When Covid struck, Baltimore’s community schools became a lifeline
The wraparound services that helped students and families survive the pandemic point to the kind of investment that, at scale, could help them prosper in better times [OP-ED]
Above: A community school coordinator prepares emergency supplies for families at the Calvin Rodwell Elementary/Middle School in northwest Baltimore. (Bernadette Lewis)
After schools shut down in March 2020, forcing children to stay home and take classes virtually, the challenges for families were crushing.
Baltimore City schools did what they could, handing out laptops and food en masse, but they could not address more serious economic pressures that were forcing families to make tough decisions, like whether to stay home with their children or to keep working.
Without an easily accessible safety net to support families, as the pandemic raged, more and more families faced dire circumstances, like hunger and eviction.
Fortunately, Baltimore had some infrastructure built-in to support families and children.
The city has 127 community schools that offer wraparound services like physical and mental health services and after-school programs, through partnerships with a host of area nonprofits, to support families’ and students’ academic and non-academic needs. They provided essential services for many.
We learned of one instance in which the parent of a pre-schooler who stopped working to stay at home with her four-year-old was unable to keep up with her bills and other day-to-day expenses.
Her situation became worse when she got an eviction notice from her landlord. But then the school’s community coordinator put her in touch with a program called Family Connections.

> [Data extract]
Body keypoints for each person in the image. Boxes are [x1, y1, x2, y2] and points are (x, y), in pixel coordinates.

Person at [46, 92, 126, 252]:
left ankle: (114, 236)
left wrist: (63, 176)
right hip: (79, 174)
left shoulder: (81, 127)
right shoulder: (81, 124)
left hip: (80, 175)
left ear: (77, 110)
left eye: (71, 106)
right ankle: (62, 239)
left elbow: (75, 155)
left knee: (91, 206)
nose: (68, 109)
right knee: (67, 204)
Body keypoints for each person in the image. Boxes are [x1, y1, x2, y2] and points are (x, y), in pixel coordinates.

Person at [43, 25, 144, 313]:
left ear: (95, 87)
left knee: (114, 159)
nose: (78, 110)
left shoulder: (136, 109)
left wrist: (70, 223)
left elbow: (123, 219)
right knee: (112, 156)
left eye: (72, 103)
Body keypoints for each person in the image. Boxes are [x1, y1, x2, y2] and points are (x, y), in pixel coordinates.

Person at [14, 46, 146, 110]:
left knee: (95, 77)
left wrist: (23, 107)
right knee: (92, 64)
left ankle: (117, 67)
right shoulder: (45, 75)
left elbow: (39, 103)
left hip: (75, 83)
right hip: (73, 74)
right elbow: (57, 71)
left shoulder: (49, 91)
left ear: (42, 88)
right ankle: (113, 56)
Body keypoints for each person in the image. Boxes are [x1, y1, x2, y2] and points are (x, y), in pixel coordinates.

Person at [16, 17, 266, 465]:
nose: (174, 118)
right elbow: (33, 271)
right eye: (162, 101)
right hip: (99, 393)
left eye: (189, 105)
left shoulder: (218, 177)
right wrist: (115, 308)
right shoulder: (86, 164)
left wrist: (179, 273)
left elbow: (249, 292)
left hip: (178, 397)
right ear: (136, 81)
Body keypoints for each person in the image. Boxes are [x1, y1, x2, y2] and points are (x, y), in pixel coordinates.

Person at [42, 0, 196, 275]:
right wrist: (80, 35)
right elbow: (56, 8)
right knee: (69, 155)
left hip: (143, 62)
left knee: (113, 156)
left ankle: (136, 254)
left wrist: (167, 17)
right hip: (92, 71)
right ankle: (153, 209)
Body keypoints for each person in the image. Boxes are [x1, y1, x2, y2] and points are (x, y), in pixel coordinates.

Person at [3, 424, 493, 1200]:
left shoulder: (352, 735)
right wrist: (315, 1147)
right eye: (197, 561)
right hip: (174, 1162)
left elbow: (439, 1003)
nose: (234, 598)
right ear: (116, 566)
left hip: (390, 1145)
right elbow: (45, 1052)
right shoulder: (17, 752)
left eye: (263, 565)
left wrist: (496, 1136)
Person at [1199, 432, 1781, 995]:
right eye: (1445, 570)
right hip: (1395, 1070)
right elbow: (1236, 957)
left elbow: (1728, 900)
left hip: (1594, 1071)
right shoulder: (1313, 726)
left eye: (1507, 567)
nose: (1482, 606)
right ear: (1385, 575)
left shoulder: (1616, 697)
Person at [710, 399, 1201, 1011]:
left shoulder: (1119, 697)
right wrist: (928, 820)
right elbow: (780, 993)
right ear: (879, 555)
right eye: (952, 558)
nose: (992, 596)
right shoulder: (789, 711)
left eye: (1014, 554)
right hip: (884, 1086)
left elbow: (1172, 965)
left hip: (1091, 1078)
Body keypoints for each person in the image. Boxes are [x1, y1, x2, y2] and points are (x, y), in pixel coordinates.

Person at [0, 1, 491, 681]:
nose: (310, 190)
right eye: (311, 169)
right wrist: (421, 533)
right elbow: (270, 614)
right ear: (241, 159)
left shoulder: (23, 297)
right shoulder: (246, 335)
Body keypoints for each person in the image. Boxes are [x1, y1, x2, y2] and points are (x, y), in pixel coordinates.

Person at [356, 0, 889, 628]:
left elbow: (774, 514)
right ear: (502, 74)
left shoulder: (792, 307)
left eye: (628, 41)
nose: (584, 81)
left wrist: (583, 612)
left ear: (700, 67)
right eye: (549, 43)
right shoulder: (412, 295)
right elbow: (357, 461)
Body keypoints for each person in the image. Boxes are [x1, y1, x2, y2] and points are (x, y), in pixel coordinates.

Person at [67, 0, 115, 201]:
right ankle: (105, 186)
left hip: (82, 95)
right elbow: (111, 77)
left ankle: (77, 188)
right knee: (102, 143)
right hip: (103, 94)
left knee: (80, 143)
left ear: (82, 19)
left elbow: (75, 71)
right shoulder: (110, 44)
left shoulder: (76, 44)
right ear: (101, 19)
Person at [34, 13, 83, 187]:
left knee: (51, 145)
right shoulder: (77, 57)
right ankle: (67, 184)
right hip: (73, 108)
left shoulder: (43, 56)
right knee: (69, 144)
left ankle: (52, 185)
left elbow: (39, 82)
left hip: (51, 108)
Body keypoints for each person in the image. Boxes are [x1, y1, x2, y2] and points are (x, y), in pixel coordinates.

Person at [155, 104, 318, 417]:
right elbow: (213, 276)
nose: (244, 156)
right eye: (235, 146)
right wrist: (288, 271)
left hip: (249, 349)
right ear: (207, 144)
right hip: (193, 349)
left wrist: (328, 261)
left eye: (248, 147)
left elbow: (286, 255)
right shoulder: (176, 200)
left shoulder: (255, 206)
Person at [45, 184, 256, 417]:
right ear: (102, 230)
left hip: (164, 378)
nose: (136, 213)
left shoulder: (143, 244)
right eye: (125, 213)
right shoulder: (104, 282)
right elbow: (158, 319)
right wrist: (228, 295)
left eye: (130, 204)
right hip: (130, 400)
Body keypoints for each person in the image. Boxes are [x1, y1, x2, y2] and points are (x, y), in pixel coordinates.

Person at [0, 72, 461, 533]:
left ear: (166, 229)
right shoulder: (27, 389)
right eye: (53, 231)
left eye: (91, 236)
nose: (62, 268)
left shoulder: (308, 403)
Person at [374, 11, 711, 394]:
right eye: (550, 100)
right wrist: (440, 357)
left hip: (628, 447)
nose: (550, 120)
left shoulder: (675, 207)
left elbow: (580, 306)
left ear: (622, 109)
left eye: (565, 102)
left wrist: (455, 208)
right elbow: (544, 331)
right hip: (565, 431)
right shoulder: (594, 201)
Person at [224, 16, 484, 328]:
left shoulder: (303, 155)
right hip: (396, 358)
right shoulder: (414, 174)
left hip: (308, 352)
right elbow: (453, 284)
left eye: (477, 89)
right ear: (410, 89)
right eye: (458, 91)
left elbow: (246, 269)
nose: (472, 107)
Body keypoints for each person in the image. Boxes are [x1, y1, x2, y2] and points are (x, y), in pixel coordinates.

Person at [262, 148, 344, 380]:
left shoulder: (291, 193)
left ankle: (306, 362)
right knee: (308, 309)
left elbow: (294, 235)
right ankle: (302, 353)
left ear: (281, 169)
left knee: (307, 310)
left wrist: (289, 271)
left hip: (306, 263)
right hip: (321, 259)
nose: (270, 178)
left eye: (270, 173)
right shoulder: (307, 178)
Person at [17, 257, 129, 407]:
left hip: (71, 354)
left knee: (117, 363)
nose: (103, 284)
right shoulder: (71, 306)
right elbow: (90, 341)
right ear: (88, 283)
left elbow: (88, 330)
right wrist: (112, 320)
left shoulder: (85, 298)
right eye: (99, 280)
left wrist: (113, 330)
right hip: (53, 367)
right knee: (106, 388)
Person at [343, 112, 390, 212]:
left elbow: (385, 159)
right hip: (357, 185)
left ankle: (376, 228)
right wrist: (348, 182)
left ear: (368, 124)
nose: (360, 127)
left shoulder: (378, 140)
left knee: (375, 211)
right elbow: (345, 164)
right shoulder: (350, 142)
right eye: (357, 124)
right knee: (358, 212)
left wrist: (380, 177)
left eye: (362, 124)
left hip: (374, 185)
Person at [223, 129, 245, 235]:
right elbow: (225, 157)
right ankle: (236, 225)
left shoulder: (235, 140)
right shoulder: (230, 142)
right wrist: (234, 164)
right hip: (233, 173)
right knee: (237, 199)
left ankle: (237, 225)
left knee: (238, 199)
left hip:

> [Required work]
A. According to the op-ed on Baltimore's community schools, how many community schools does the city have?
B. Summarize the op-ed on Baltimore's community schools in two sentences.

> [Task-by-task answers]
A. Baltimore has 127 community schools.

B. After schools shut down in March 2020, Baltimore families faced crushing economic pressures, including hunger and eviction, that the school system's handouts of laptops and food could not address. The city's 127 community schools, which offer wraparound services through partnerships with area nonprofits, provided essential support, as when a school's community coordinator put a parent facing eviction in touch with a program called Family Connections.